Advanced Data Analysis supports multiple file formats, including text and image files, full documents such as PDFs, code or other data files, as well as audio and video. The performance of the Advanced Data Analysis feature varies depending on the file type, but it is specifically designed for data files such as .csv and .txt. Currently, Advanced Data Analysis does its work using Python, but it still uses the underlying ChatGPT model which can understand and decipher other programming languages. Because of this, it can effectively convert code between programming languages or understand files in languages other than Python.

To demonstrate some potential uses of Advanced Data Analysis, this guide will go through a simple example using the World Bank’s carbon emissions dataset, which contains the yearly CO2 emissions (metric tons per capita) for each country from 1990-2020. Other examples and use cases appear in the video at the beginning of this article. You can find and download the dataset here: The World Bank: CO2 emissions (metric tons per capita).

Example: Reading, Cleaning, and Manipulating Data

Our dataset currently contains one row for each country and one column for each year of available emissions data. In this example, we will read in the World Bank data, clean it to remove years with all null values, and then transform the dataset into a panel dataset.

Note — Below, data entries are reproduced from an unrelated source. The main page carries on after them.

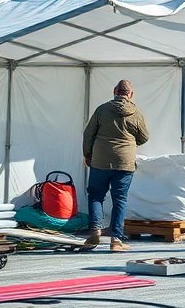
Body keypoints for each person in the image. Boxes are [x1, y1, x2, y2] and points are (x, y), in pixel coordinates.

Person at [82, 79, 150, 252]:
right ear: (131, 94)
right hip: (124, 163)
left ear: (114, 91)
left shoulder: (101, 110)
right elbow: (144, 137)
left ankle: (96, 229)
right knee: (120, 199)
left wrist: (87, 155)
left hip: (100, 160)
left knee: (96, 196)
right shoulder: (136, 114)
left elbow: (88, 134)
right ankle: (116, 240)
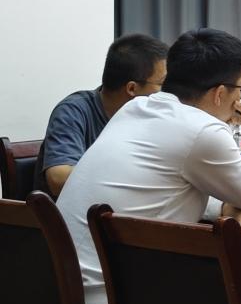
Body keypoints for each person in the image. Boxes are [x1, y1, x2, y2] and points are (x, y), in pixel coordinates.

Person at [56, 28, 241, 304]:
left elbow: (163, 189)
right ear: (219, 93)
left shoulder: (136, 108)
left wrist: (227, 203)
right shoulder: (203, 131)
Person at [37, 33, 169, 196]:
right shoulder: (73, 111)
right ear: (132, 89)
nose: (168, 92)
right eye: (162, 84)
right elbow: (58, 179)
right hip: (71, 210)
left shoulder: (153, 116)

You can explore the example chat conversation in the screenshots below or see the entire conversation in this accessible PDF: ChatGPT Advanced Data Analysis Demo.

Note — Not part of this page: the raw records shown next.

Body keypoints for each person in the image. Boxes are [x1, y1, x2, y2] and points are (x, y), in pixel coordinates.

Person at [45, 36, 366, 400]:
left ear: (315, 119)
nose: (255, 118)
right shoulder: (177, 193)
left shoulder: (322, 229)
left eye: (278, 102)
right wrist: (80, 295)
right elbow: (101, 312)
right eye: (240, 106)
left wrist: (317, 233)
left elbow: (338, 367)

To get started once you’ve activated Advanced Data Analysis, upload the file you want to work with by clicking the + button next to the Send a message box:

Screenshot of the Send a message box with the + button highlighted

Once the data is uploaded, we can ask the tool to read in the data, describe it, clean it for null values, and transform it into a panel dataset. As you can see in the video above and the screenshot here, with just a simple prompt, Advanced Data Analysis was able to produce all the steps we requested.

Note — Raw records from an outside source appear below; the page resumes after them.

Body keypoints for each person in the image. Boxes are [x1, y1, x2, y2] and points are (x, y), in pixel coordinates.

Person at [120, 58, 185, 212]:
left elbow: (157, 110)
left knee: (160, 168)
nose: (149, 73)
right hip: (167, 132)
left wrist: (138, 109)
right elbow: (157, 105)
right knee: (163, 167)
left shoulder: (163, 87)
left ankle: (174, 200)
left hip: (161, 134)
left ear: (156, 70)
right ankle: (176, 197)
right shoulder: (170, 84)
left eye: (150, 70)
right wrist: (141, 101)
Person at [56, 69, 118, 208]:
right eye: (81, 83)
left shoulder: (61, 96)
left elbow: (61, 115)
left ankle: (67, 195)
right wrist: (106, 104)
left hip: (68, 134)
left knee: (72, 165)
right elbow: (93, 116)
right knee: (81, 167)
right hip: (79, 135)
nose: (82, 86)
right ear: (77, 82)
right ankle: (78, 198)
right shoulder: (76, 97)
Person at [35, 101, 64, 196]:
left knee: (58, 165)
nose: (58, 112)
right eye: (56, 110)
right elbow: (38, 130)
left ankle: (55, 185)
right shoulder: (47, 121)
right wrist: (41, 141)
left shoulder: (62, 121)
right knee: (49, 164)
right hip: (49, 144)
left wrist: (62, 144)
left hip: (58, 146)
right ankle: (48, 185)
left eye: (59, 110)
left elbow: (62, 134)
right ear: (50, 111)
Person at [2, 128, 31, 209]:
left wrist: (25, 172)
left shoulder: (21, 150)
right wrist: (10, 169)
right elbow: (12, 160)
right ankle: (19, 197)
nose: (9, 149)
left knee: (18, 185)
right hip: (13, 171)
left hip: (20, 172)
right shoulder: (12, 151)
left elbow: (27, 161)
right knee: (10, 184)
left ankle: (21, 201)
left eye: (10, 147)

Screenshot of the prompt and the response

It is important to continuously check the accuracy of the output you receive. While advanced, this technology does still make errors. Asking for explanations or descriptions from the software while working is a great way to force it to check its own work.

Additionally, for those curious about the code underlying the output you receive, you can select the show work button on the chat. This allows you to view the commented code documenting the individual steps Advanced Data Analysis took to solve the problem.

Once we are satisfied, we can copy the code, ask for Advanced Data Analysis to provide us with a downloadable program file, or ask for a download of our newly cleaned and transformed dataset. For example, if we wanted to download a csv file of the new dataset, we can ask the following: “Provide a downloadable version of this newly transformed csv file.”

Screenshot of the GPT-4's link to download your file

Advanced Data Analysis has provided us with a clickable link to download this file. Upon clicking the link, the file will be downloaded to your local device, where you can view or use it outside of the ChatGPT system.

There are many more potential uses of the Advanced Data Analysis feature, including data visualization, regressions and other quantitative analysis, and work with other file types. Many of these features are covered in the tutorial video.

Conclusion

We encourage faculty members teaching classes with data-driven assignments to explore the uses of Advanced Data Analysis. With the rapid rise of this new technology, many assignments and tasks that formerly took several hours can be done in minutes. Understanding and adapting to these advances and AI is an important way to continue learning and growing so students can get the most out of their classwork.